**QUOTED TEXT:**
Donald Trump and Education: Five Facts to Know Before the Iowa Caucuses
He's never been a policymaker, but that doesn't keep real estate developer and leading Republican presidential candidate Donald Trump from holding clear views about education.
From the Common Core State Standards to gun-free school zones, Trump has hit on a few hot-button K-12 issues on the campaign trail and during GOP debates. We've collected some of the highlights in this blog post.
Read on for five key facts about Trump and education before the Feb. 1 Iowa caucuses:
1. When it comes to getting bang for our buck in education, Trump thinks America is doing a pretty shoddy job.
We wrote about this last month, when Trump blasted U.S. students for performing poorly on international tests compared to their peers, including some from countries he told the audience "you've never heard of."
It's true that on the Program for International Student Assessment (PISA), American students have not performed particularly well, although it's not clear where Trump got the specific ranking (28th) for American students. But there are a variety of potential mitigating factors for the nation's performance. And the majority of countries that outperform the U.S. are developed nations, not the "Third World" countries Trump referenced.
2. Like every other GOP candidate except for Jeb Bush and John Kasich, Trump opposes the Common Core State Standards.
He's fond of calling them a "disaster," and he's attacked Bush in particular for supporting them. Trump hasn't publicly spent a lot of time explaining why the common core is so disastrous, although when other Republican candidates like Sens. Ted Cruz, of Texas, and Marco Rubio, of Florida, bring up the standards, it's usually to attack them for their alleged links to the federal government. (President Barack Obama's administration has supported the standards, but didn't write or pay for them or require states to use them.)

**WHAT TO DO:**
#1 In the article on Trump and education, why do Republican candidates such as Ted Cruz and Marco Rubio usually bring up the Common Core State Standards? Answer in one to three sentences.
#2 Carry on the article about Trump and education, starting after its last sentence.
The data after this point comes from a separate source.

**SOURCE MATERIAL:**

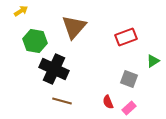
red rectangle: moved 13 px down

**RESPONSES PER TASK:**
#1 Cruz and Rubio usually raise the Common Core to attack the standards for their alleged links to the federal government. The article adds that President Barack Obama's administration supported the standards but did not write them, pay for them, or require states to use them.

#2
Here's Trump taking a swing at the standards again, in a Facebook video about education he posted last week:
3. Gun-free school zones don't keep children safe, they endanger them, Trump says.
He lambasted these zones, enacted through federal law in 1990, as "bait" for people who wish to do harm, during a campaign stump speech start of this year. He's also said that teachers armed with guns could have prevented the shootings at Sandy Hook Elementary School in Newtown, Conn., in 2012. He wants to get rid of gun-free school zones his first day in office, although he'll need the help of Congress to follow through on that pledge.
4. What else doesn't help children, or education in general?
The U.S. Department of Education says Trump—and several other GOP candidates, for that matter.
Trump has said the department is a "massive behemoth" and that he'd consider getting rid of it. To justify his position, Trump brought up common core, and also said he believes in an approaches that emphasizes "more local education." On a different occasion, he said he'd at least consider slashing the department "way way down." Calling for the department's elimination, or at least considering it, is a position taken by Trump as well as fellow GOP candidates Cruz, Rubio, Sen. Rand Paul, R-Ky., former Hewlett-Packard CEO Carly Fiorina, and former Arkansas Gov. Mike Huckabee.
5. If you want to know about his beliefs about education beyond K-12, there's Trump University.
As Washington Post reporter Emma Brown wrote last year, Trump parlayed his success in real estate development into offering a series of courses students could take to learn about the business. But Trump University wasn't really a university at all. It was also short-lived and was targeted by multiple lawsuits contending that students were ripped off by Trump's endeavor through misleading advertising.
BONUS: Check out what happened 25 years ago, when Trump squared off against the Los Angeles school board over a piece of property. Board members wanted to build a school. Trump wanted to build an office tower. So who won? Here's the answer.
For previous "five facts" blog posts we've done about other leading candidates, check out our entries on Democrat Hillary Clinton, Republican Sen. Ted Cruz of Texas, Democratic candidate Sen. Bernie Sanders of Vermont, and Republican Sen. Marco Rubio of Florida. One thing you may notice about the entries for Cruz, Rubio, and Trump? There's not a lot of daylight between them when they talk about education—which isn't really all that often.
Photo: Republican presidential candidate, businessman Donald Trump talks during a campaign stop, Wednesday, Sept. 30, 2015, in Keene, N.H. (AP Photo/Steven Senne)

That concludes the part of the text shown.